PredictionIO+Universal Recommender雖然能夠幫助中小企業快速的搭建部署基於用戶行爲協同過濾的個性化推薦引擎,單純從引擎層面來看,開發成本近乎於零,但仍然須要一些前提條件。好比說,組織內部最好已經搭建了較穩定的Hadoop,Spark集羣,至少要擁有一部分熟悉Spark平臺的開發和運維人員,不然會須要技術團隊花費很長時間來踩坑,試錯。java
本文列舉了一些PredictionIO+Universal Recommender的使用過程當中會遇到的Spark平臺相關的異常信息,以及其解決思路和最終的解決辦法,供參考。
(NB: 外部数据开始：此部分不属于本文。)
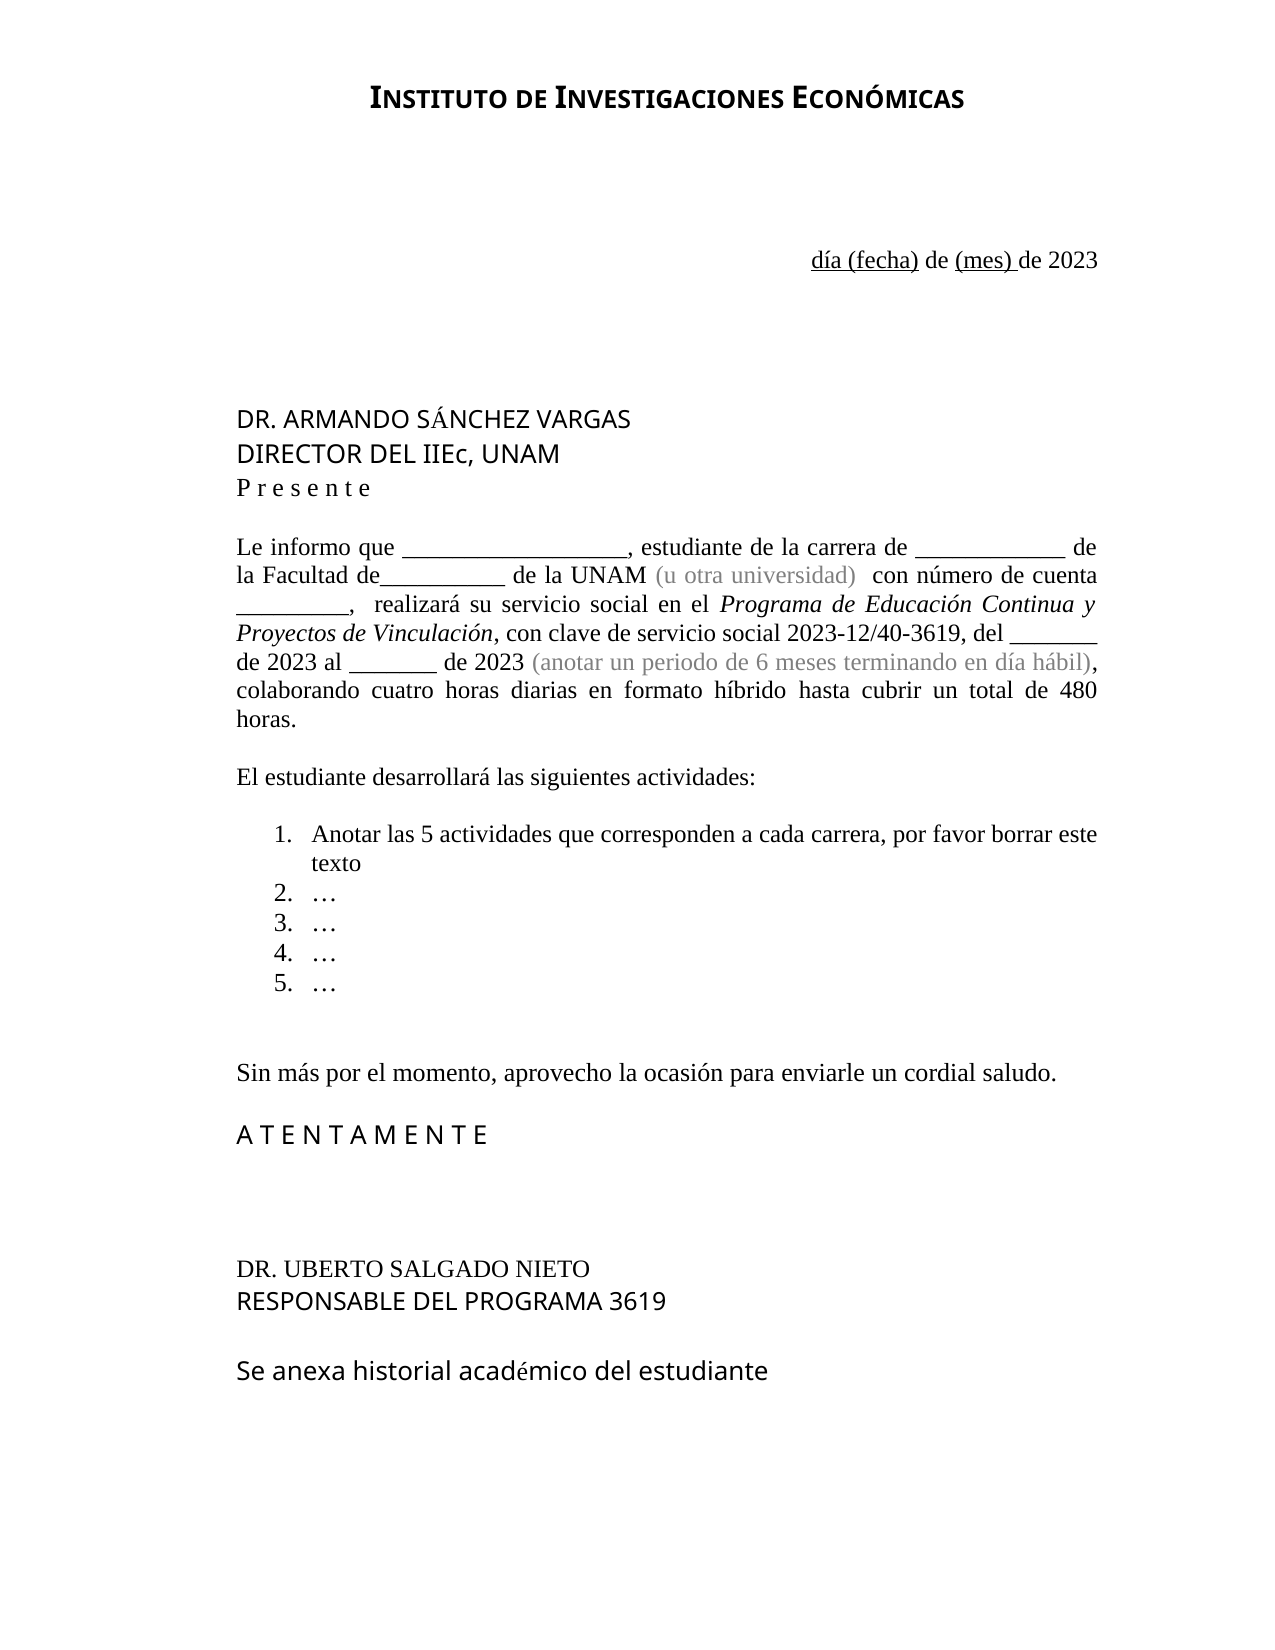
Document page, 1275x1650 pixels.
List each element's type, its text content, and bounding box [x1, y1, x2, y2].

text Sin más por el momento, aprovecho la ocasión para enviarle un cordial saludo. [236, 1057, 1098, 1087]
text A T E N T A M E N T E [236, 1117, 1098, 1152]
text P r e s e n t e [236, 472, 1098, 502]
list … [274, 937, 1098, 967]
text RESPONSABLE DEL PROGRAMA 3619 [236, 1283, 1098, 1317]
text DR. ARMANDO SÁNCHEZ VARGAS [236, 402, 1098, 436]
text día (fecha) de (mes) de 2023 [236, 245, 1098, 273]
text DIRECTOR DEL IIEc, UNAM [236, 436, 1098, 472]
list … [274, 877, 1098, 907]
list … [274, 967, 1098, 997]
text Le informo que __________________, estudiante de la carrera de ____________ de la Facultad de__________ de la UNAM (u otra universidad) con número de cuenta _________, realizará su servicio social en el Programa de Educación Continua y Proyectos de Vinculación, con clave de servicio social 2023-12/40-3619, del _______ de 2023 al _______ de 2023 (anotar un periodo de 6 meses terminando en día hábil), colaborando cuatro horas diarias en formato híbrido hasta cubrir un total de 480 horas. [236, 532, 1098, 733]
text DR. UBERTO SALGADO NIETO [236, 1254, 1098, 1283]
text Se anexa historial académico del estudiante [236, 1353, 1098, 1388]
list Anotar las 5 actividades que corresponden a cada carrera, por favor borrar este texto [274, 819, 1098, 877]
list … [274, 907, 1098, 937]
text El estudiante desarrollará las siguientes actividades: [236, 762, 1098, 790]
node
1,執行訓練時,發生java.lang.StackOverflowError錯誤git
這個問題比較簡單,查看文檔,執行訓練時,經過參數指定內存大小能夠避免該問題,例如:github
pio train -- --driver-memory 8g --executor-memory 8g --verbose
2,執行訓練時,發生找不到EmptyRDD方法的錯誤apache
Exception in thread "main" java.lang.NoSuchMethodError: org.apache.spark.SparkContext.emptyRDD(Lscala/reflect/ClassTag;)Lorg/apache/spark/rdd/EmptyRDD; at com.actionml.URAlgorithm.getRanksRDD(URAlgorithm.scala:534) at com.actionml.URAlgorithm.calcAll(URAlgorithm.scala:340) at com.actionml.URAlgorithm.train(URAlgorithm.scala:285) at com.actionml.URAlgorithm.train(URAlgorithm.scala:175)
這個是編譯和執行環境的Spark版本不一致致使的。json
/** Get an RDD that has no partitions or elements. */def emptyRDD[T: ClassTag]: RDD[T] = new EmptyRDD[T](this)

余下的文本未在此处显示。